The man looked around. He was sure he had heard something, yet he saw no one. He looked down a fairway that flowed like an emerald river into the distance. Seeing the birch trees, the oaks, the elms, the ashes and the larches, he marvelled at how well-treed the whole of the Wentworth estate was. It’s an arboreal gem.
Then he heard it again. A voice that seemed to come from the flagstick he had just been looking at. Psst, it seemed to say. PSST! “Want to know a bit about Wentworth? It’s really famous, you know, an aristocrat among golf clubs and one that has seen good times and bad.”
Famous for staging the Ryder Cup in 1953, when Great Britain and Ireland nearly beat the visiting Americans. Famous for staging the Canada Cup, the forerunner of the World Cup, in 1956, when Ben Hogan and Sam Snead won it for the U.S. Famous for being the venue for the upscale World Match Play Championship, an event that set a very high bar in the matter of accommodating and looking after competitors.
The first year, 1964, Arnold Palmer, Jack Nicklaus and Gary Player, the game’s Big Three, were among the eight competitors. Palmer beat Player, 8 and 6, on his way to defeating Neil Coles, 2 and 1, in the final.
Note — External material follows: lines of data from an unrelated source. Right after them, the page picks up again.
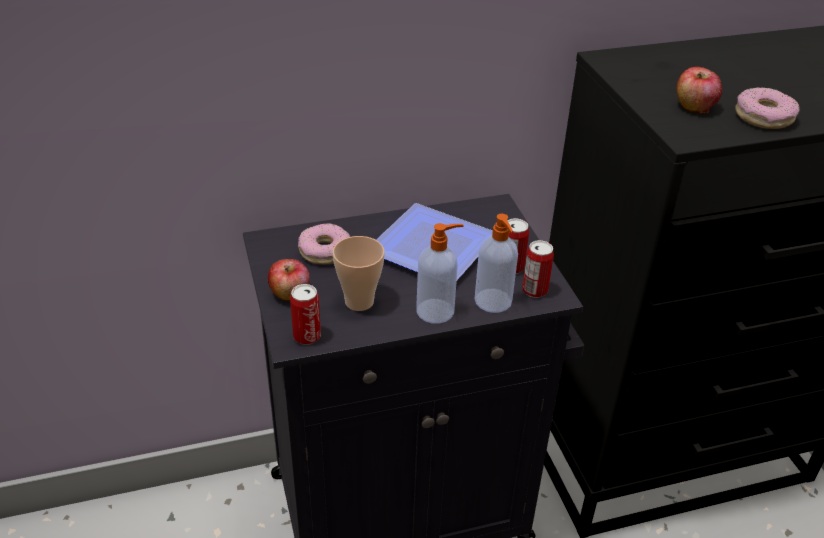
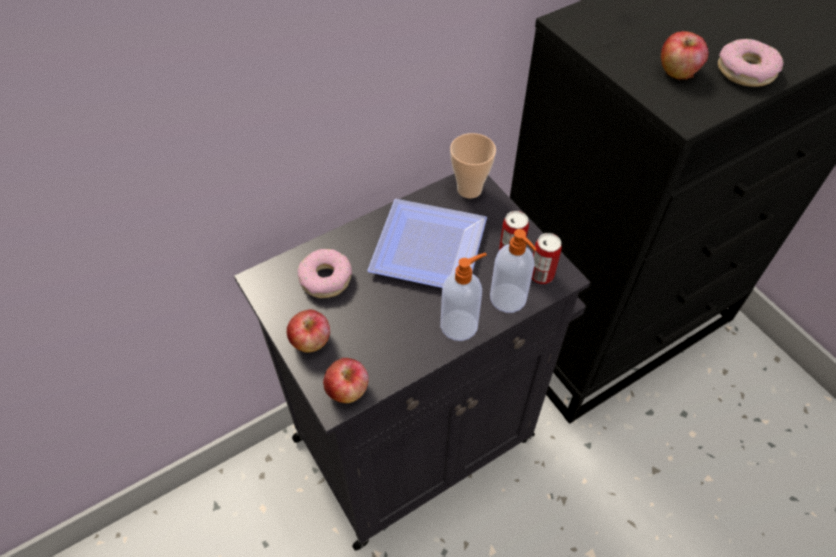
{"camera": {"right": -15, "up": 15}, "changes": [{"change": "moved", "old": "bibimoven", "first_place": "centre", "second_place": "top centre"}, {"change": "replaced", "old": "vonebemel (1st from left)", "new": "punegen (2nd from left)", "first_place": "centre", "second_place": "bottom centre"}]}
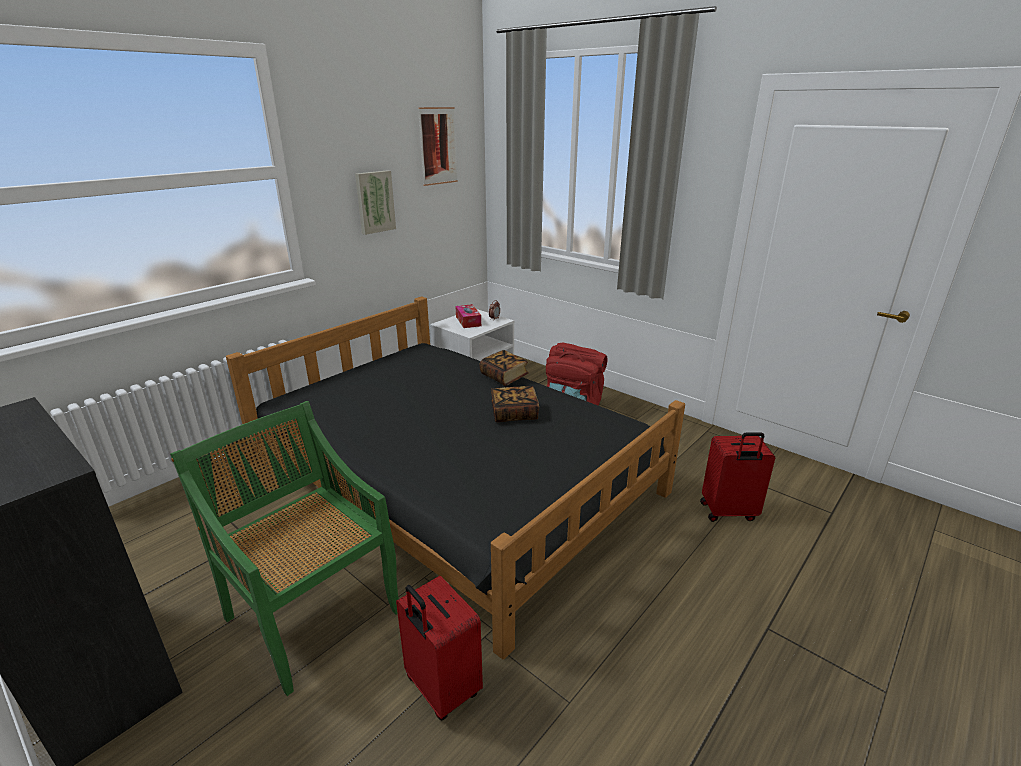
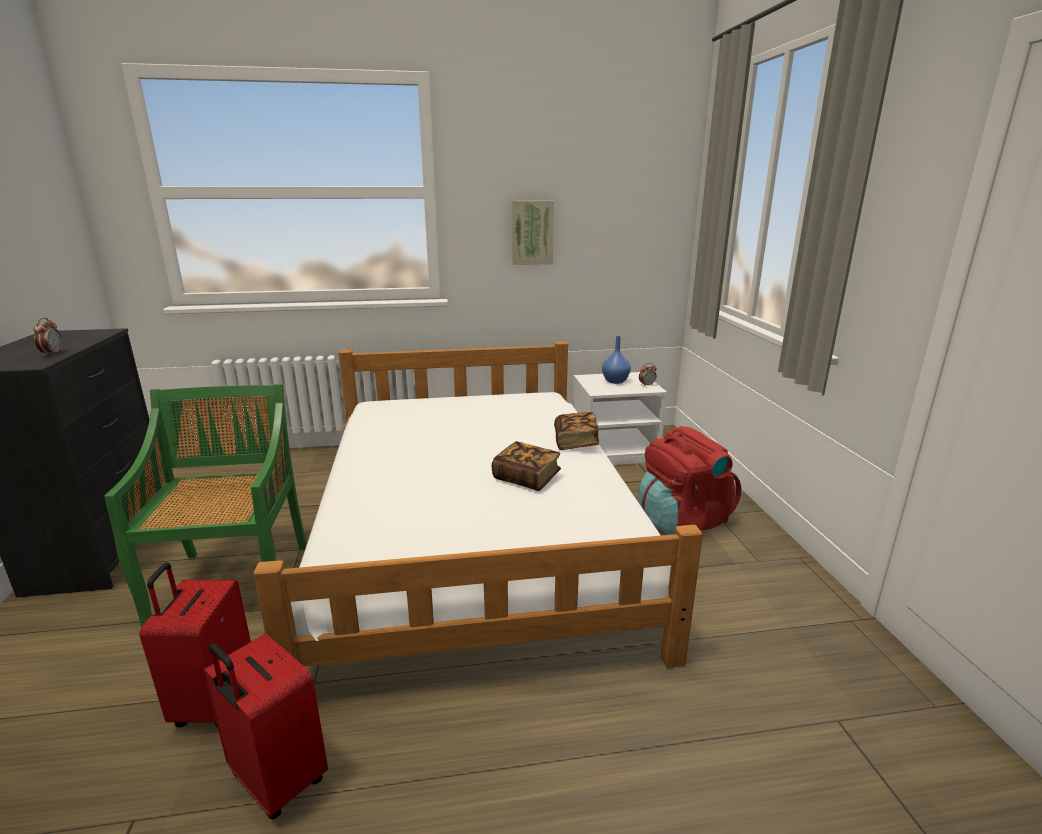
{"camera": {"right": 40, "up": -5}, "changes": [{"change": "removed", "old": "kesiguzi (2nd from left)", "first_place": "top centre"}, {"change": "recoloured", "old": "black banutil", "new": "white banutil", "first_place": "centre", "second_place": "centre"}, {"change": "replaced", "old": "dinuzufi", "new": "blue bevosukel", "first_place": "centre", "second_place": "centre"}, {"change": "moved", "old": "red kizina (2nd from left)", "first_place": "middle right", "second_place": "bottom left"}, {"change": "added", "new": "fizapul (1st from left)", "second_place": "middle left"}]}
They were housed in the sybaritic surroundings of the Savoy Hotel in central London and driven in limousines as long as a par-5 to the golf course. Ernie Els won the event seven times and for a while owned a house on the adjoining estate.
Have there been as many owners at other clubs as at Wentworth? Five might not be enough; 10, more like. Its crenellated and ivy-clad clubhouse has stood the test of time even though the West Course has had more facelifts than Kim Kardashian.
Soon after the turn of the century, Wentworth was the scene of the row between the European Tour and a group of leading players who insisted on independent auditors being brought in to analyse the ET’s books. It was where the tense meetings took place that ended with the European Tour gaining much more involvement in the Ryder Cup at the expense of the PGA of Great Britain and Ireland. The PGA might have owned the event, but the ET, as it then was, had the players. The place where Seve Ballesteros used to make assignations with Carmen Botín, his then girlfriend and later his wife, when he was competing at Wentworth and she was at school in nearby Ascot.
All that and more. Wentworth, a golf club with a talking flagstick. What a place.